One interaction that must be avoided is the propensity of proteins to stick to each other and form fibrils in what is known as an amyloid. As one researcher explained, “The amyloid state is more like the default state of a protein, and in the absence of specific protective mechanisms, many of our proteins could fall into it.”
Also, some genes are overlapping with other genes. In other words, the stretch of DNA where a gene resides may be shared with another gene entirely. So the genetic information is now doubled. And even if this is not the case, researchers are increasingly finding that genes perform multiple tasks. In what is known as gene sharing, the protein product of a gene may carry out several separate and distinct functions. As one researcher concluded, “protein multifunctionality is more the rule than the exception.” In fact, “Perhaps all proteins perform many different functions by employing as many different mechanisms.”
A new signal?
The gene sequence specifies the amino acids to be used in making the new protein. But for many of the twenty amino acids there are several codes available. These “codes” are three-letter nucleotides in the gene sequence, called codons. The codons attract different amino acid carrying machines (called tRNAs) which have the corresponding amino acid attached on their other side.
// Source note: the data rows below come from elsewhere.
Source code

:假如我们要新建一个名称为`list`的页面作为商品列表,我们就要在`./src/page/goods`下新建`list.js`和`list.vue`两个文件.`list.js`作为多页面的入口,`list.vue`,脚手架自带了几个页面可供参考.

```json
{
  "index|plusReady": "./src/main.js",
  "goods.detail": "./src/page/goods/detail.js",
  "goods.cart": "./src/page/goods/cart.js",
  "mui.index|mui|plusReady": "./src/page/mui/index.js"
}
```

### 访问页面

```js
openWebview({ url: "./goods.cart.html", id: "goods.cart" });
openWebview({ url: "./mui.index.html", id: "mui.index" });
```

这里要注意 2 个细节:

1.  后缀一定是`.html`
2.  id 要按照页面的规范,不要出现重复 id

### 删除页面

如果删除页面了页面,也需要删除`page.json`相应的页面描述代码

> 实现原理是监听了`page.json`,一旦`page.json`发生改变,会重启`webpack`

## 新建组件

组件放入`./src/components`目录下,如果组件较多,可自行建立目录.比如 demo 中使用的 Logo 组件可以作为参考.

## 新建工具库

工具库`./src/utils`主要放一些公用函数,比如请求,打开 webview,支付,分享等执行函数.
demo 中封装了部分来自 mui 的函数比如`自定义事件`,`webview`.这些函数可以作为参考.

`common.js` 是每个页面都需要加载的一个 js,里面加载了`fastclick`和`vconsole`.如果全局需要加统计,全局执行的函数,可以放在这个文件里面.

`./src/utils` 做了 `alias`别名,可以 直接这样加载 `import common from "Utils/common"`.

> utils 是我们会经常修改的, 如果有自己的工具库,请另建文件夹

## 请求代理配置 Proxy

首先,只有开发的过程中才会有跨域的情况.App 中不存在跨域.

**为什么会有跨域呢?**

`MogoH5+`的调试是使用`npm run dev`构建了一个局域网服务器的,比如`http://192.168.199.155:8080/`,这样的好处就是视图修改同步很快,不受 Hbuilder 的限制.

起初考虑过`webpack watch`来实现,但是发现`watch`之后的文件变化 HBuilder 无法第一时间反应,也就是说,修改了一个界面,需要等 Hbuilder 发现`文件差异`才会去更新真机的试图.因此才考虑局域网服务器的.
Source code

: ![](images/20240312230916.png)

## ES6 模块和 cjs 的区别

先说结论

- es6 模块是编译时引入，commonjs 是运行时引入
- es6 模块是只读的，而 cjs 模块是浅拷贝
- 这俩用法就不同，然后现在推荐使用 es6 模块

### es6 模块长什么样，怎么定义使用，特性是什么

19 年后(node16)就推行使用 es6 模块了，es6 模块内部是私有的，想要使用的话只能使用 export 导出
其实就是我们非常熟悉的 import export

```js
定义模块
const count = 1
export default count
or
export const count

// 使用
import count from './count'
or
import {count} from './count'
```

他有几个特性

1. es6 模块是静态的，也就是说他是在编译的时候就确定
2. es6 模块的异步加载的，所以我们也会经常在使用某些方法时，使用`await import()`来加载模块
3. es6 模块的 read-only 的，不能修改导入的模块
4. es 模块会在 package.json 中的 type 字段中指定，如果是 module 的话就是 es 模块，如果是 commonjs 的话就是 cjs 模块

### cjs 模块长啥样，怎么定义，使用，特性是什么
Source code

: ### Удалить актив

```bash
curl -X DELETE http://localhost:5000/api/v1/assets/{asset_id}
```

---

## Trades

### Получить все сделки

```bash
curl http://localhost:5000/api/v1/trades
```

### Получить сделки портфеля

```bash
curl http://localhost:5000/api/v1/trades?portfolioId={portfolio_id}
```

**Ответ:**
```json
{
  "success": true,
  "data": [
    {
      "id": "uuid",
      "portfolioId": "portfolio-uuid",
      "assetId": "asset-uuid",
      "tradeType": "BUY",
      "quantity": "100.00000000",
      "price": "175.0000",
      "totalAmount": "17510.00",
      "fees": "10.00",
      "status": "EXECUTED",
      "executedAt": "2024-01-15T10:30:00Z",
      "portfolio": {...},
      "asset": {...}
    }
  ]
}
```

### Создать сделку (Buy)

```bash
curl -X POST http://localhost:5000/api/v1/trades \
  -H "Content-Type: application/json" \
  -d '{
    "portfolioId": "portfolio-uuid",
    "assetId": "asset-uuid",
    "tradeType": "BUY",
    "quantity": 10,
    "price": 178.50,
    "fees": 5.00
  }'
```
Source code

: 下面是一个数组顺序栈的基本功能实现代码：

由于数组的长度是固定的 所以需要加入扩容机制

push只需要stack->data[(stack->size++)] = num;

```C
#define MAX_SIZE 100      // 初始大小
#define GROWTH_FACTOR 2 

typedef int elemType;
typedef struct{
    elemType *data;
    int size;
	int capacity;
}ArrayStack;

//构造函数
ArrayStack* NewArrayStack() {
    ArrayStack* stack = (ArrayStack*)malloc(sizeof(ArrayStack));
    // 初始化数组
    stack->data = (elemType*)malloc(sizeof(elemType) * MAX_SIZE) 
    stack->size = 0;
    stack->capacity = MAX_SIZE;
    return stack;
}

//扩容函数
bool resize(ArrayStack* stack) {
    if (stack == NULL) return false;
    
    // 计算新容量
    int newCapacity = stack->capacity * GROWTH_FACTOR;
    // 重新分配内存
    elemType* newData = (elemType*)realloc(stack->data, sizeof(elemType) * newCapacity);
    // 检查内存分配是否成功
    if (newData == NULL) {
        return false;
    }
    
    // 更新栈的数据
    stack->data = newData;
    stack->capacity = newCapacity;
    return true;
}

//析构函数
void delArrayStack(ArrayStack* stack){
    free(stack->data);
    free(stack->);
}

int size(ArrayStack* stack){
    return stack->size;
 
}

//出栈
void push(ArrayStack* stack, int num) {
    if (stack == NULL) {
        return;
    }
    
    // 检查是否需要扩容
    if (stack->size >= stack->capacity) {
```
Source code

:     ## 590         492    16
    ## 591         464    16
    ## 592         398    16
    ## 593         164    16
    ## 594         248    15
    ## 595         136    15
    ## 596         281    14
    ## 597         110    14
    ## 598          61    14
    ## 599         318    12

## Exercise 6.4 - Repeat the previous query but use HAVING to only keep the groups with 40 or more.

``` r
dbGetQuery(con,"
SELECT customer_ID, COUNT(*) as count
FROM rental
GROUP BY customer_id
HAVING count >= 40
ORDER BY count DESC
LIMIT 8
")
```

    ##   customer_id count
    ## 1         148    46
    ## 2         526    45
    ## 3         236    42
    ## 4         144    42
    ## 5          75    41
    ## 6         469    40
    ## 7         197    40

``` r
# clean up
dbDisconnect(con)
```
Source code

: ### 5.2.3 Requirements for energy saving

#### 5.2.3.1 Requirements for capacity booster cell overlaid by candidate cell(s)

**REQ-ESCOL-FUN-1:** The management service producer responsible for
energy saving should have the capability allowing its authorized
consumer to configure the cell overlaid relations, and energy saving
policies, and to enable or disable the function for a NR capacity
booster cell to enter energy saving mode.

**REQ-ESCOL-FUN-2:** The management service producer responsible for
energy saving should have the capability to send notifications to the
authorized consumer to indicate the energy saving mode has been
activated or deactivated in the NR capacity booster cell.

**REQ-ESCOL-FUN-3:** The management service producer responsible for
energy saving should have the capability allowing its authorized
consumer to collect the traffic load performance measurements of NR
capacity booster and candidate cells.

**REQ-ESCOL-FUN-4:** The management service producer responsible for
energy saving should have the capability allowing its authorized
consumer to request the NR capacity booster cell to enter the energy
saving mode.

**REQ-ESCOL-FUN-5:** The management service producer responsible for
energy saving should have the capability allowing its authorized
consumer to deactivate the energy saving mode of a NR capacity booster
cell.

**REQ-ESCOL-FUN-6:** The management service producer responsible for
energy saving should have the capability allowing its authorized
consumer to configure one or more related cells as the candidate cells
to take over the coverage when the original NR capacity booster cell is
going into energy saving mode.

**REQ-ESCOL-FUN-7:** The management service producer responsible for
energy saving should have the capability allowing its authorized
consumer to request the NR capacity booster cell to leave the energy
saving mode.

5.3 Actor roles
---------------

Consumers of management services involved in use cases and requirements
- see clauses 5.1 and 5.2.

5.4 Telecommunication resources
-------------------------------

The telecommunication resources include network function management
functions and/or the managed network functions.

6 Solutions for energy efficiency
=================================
It has long been known that the different tRNAs that carry a common particular amino acid are not all equal. They may have different abundances in the cell, and the gene sequences do not use them all equally. This may depend, for instance, on how often the gene is used.
But new research has now found yet another distinguishing factor between the different synonymous tRNAs: they don’t all work equally well under different environmental conditions. Specifically, when the supply of amino acids is low, some tRNAs continue to be loaded with its amino acid, but other tRNAs fail to be loaded.
This means the way a DNA gene sequence chooses between the different synonymous tRNAs may influence whether it successfully produces a protein, in different conditions. For instance, perhaps some proteins should have lower priority than other proteins, in certain conditions. That could be coded for in the way their respective gene sequences use the synonymous tRNAs.
It could be yet another layer of information coded for by gene sequences.